◆ **WHAT TO PRODUCE**
Look through the records below for the line with "- やはり最初に優先すべきは LCP". Return that line and each one after it up to and including the line with "- レイアウトを誘発する CSS", exactly.

◆ **MATERIAL SHOWN**
_____

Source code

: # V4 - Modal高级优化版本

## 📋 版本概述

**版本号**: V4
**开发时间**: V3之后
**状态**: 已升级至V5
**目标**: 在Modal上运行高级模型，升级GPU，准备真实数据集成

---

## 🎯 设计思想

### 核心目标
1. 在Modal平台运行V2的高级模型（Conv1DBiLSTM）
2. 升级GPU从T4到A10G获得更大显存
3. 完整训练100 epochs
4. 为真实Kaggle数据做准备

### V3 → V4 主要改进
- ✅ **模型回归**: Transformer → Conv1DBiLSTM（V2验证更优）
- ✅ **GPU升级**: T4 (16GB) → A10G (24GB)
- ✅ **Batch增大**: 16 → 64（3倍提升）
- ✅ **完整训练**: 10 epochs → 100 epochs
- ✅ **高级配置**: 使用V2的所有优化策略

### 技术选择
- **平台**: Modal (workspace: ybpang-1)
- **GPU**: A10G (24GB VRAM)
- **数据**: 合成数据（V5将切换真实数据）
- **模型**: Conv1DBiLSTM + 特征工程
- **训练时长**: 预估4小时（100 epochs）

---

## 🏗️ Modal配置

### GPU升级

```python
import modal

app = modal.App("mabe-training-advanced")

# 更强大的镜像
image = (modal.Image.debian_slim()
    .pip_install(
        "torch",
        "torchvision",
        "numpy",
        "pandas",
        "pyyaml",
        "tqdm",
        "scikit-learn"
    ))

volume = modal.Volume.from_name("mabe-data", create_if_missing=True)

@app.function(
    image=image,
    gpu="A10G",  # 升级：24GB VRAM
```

_____

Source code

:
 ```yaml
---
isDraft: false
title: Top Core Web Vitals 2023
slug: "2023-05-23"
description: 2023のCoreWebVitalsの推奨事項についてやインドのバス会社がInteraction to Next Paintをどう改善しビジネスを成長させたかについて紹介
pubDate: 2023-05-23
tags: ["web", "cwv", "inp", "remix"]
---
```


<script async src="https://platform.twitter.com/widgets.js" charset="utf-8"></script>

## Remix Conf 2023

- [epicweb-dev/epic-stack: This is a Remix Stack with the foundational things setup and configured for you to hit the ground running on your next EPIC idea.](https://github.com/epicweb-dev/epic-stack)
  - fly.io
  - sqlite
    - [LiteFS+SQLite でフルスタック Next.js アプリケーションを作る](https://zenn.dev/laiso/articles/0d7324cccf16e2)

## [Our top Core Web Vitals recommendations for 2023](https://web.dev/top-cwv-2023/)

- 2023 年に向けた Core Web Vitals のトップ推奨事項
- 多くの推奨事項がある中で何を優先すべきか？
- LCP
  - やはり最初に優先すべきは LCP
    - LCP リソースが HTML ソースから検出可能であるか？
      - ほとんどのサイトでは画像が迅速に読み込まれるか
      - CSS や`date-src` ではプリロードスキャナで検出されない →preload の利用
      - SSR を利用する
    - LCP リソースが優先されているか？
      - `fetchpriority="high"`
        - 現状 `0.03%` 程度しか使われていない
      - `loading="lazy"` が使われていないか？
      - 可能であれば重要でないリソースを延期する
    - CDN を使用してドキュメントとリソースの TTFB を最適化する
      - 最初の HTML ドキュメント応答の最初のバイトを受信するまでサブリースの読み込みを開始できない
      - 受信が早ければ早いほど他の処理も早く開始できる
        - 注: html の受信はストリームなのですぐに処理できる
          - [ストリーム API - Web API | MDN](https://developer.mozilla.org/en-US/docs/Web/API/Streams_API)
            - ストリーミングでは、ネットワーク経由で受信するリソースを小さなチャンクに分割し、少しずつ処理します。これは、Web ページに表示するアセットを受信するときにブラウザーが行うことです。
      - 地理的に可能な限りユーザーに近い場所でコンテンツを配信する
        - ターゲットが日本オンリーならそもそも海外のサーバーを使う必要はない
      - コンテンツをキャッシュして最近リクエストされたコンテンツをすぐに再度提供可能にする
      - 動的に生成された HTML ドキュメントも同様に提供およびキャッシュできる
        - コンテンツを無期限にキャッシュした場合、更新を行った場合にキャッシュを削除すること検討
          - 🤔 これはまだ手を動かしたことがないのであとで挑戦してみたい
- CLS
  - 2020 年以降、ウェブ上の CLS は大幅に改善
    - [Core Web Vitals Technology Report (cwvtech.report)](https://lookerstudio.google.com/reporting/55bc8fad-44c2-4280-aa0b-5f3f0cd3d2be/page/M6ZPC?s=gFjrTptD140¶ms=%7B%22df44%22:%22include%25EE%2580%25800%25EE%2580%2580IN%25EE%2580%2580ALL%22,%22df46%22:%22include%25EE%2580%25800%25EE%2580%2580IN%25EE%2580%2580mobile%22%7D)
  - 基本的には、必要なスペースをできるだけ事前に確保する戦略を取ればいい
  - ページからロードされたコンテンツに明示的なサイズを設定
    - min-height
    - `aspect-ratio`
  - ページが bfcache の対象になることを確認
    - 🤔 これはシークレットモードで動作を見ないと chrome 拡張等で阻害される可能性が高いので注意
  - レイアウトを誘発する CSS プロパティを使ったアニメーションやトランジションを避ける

_____

◆ **RESPONSE TO THE TASK**
  - やはり最初に優先すべきは LCP
    - LCP リソースが HTML ソースから検出可能であるか？
      - ほとんどのサイトでは画像が迅速に読み込まれるか
      - CSS や`date-src` ではプリロードスキャナで検出されない →preload の利用
      - SSR を利用する
    - LCP リソースが優先されているか？
      - `fetchpriority="high"`
        - 現状 `0.03%` 程度しか使われていない
      - `loading="lazy"` が使われていないか？
      - 可能であれば重要でないリソースを延期する
    - CDN を使用してドキュメントとリソースの TTFB を最適化する
      - 最初の HTML ドキュメント応答の最初のバイトを受信するまでサブリースの読み込みを開始できない
      - 受信が早ければ早いほど他の処理も早く開始できる
        - 注: html の受信はストリームなのですぐに処理できる
          - [ストリーム API - Web API | MDN](https://developer.mozilla.org/en-US/docs/Web/API/Streams_API)
            - ストリーミングでは、ネットワーク経由で受信するリソースを小さなチャンクに分割し、少しずつ処理します。これは、Web ページに表示するアセットを受信するときにブラウザーが行うことです。
      - 地理的に可能な限りユーザーに近い場所でコンテンツを配信する
        - ターゲットが日本オンリーならそもそも海外のサーバーを使う必要はない
      - コンテンツをキャッシュして最近リクエストされたコンテンツをすぐに再度提供可能にする
      - 動的に生成された HTML ドキュメントも同様に提供およびキャッシュできる
        - コンテンツを無期限にキャッシュした場合、更新を行った場合にキャッシュを削除すること検討
          - 🤔 これはまだ手を動かしたことがないのであとで挑戦してみたい
- CLS
  - 2020 年以降、ウェブ上の CLS は大幅に改善
    - [Core Web Vitals Technology Report (cwvtech.report)](https://lookerstudio.google.com/reporting/55bc8fad-44c2-4280-aa0b-5f3f0cd3d2be/page/M6ZPC?s=gFjrTptD140¶ms=%7B%22df44%22:%22include%25EE%2580%25800%25EE%2580%2580IN%25EE%2580%2580ALL%22,%22df46%22:%22include%25EE%2580%25800%25EE%2580%2580IN%25EE%2580%2580mobile%22%7D)
  - 基本的には、必要なスペースをできるだけ事前に確保する戦略を取ればいい
  - ページからロードされたコンテンツに明示的なサイズを設定
    - min-height
    - `aspect-ratio`
  - ページが bfcache の対象になることを確認
    - 🤔 これはシークレットモードで動作を見ないと chrome 拡張等で阻害される可能性が高いので注意
  - レイアウトを誘発する CSS プロパティを使ったアニメーションやトランジションを避ける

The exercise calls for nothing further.